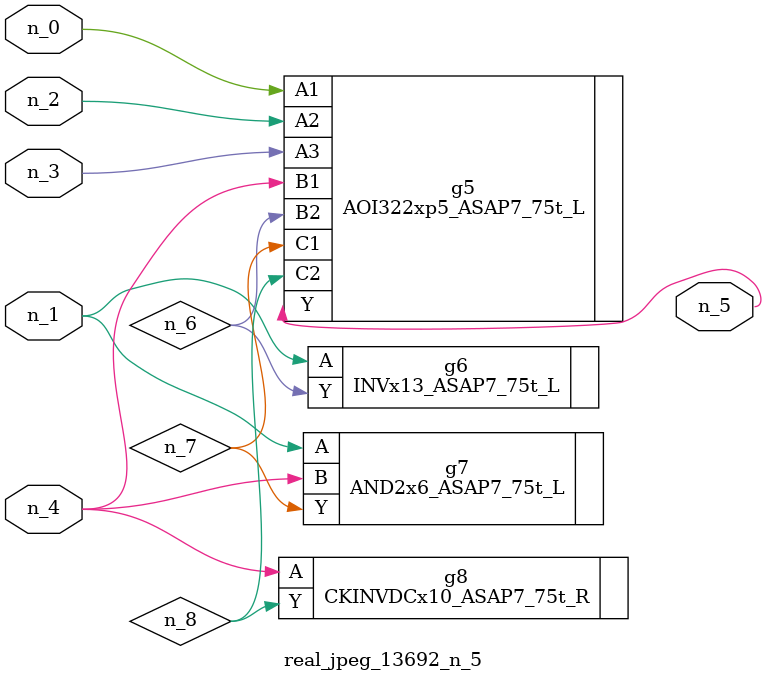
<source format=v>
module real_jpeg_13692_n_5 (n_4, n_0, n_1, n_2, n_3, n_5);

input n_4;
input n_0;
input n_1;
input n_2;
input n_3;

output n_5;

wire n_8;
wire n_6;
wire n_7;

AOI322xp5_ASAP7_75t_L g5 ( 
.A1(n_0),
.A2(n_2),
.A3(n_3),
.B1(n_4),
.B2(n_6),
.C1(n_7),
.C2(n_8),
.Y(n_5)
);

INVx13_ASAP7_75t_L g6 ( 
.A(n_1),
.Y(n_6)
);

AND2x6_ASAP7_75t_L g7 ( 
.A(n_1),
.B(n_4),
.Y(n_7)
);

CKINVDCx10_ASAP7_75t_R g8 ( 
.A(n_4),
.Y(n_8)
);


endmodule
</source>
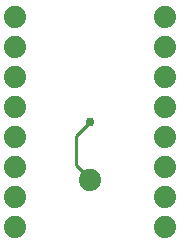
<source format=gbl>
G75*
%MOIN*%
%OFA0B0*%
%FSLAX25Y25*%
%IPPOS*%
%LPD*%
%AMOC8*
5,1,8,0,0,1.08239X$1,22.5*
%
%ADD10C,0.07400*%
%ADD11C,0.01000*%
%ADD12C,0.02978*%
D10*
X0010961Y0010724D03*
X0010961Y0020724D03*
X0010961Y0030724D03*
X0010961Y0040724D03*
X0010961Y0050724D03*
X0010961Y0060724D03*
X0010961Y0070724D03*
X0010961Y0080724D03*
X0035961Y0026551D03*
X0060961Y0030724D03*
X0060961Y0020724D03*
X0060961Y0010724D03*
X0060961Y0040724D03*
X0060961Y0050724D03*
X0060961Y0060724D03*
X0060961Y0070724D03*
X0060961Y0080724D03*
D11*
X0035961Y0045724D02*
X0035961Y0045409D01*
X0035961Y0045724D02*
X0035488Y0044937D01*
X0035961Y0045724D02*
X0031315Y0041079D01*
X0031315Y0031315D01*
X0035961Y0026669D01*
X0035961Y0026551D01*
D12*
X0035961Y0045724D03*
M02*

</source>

_Job item_
Give the data above again, exactly, with every picture removed.

_Problem solution_
<source format=v>
module real_jpeg_13692_n_5 (n_4, n_0, n_1, n_2, n_3, n_5);

input n_4;
input n_0;
input n_1;
input n_2;
input n_3;

output n_5;

wire n_8;
wire n_6;
wire n_7;

AOI322xp5_ASAP7_75t_L g5 ( 
.A1(n_0),
.A2(n_2),
.A3(n_3),
.B1(n_4),
.B2(n_6),
.C1(n_7),
.C2(n_8),
.Y(n_5)
);

INVx13_ASAP7_75t_L g6 ( 
.A(n_1),
.Y(n_6)
);

AND2x6_ASAP7_75t_L g7 ( 
.A(n_1),
.B(n_4),
.Y(n_7)
);

CKINVDCx10_ASAP7_75t_R g8 ( 
.A(n_4),
.Y(n_8)
);


endmodule
</source>
<source format=gbl>
G75*
%MOIN*%
%OFA0B0*%
%FSLAX25Y25*%
%IPPOS*%
%LPD*%
%AMOC8*
5,1,8,0,0,1.08239X$1,22.5*
%
%ADD10C,0.07400*%
%ADD11C,0.01000*%
%ADD12C,0.02978*%
D10*
X0010961Y0010724D03*
X0010961Y0020724D03*
X0010961Y0030724D03*
X0010961Y0040724D03*
X0010961Y0050724D03*
X0010961Y0060724D03*
X0010961Y0070724D03*
X0010961Y0080724D03*
X0035961Y0026551D03*
X0060961Y0030724D03*
X0060961Y0020724D03*
X0060961Y0010724D03*
X0060961Y0040724D03*
X0060961Y0050724D03*
X0060961Y0060724D03*
X0060961Y0070724D03*
X0060961Y0080724D03*
D11*
X0035961Y0045724D02*
X0035961Y0045409D01*
X0035961Y0045724D02*
X0035488Y0044937D01*
X0035961Y0045724D02*
X0031315Y0041079D01*
X0031315Y0031315D01*
X0035961Y0026669D01*
X0035961Y0026551D01*
D12*
X0035961Y0045724D03*
M02*

</source>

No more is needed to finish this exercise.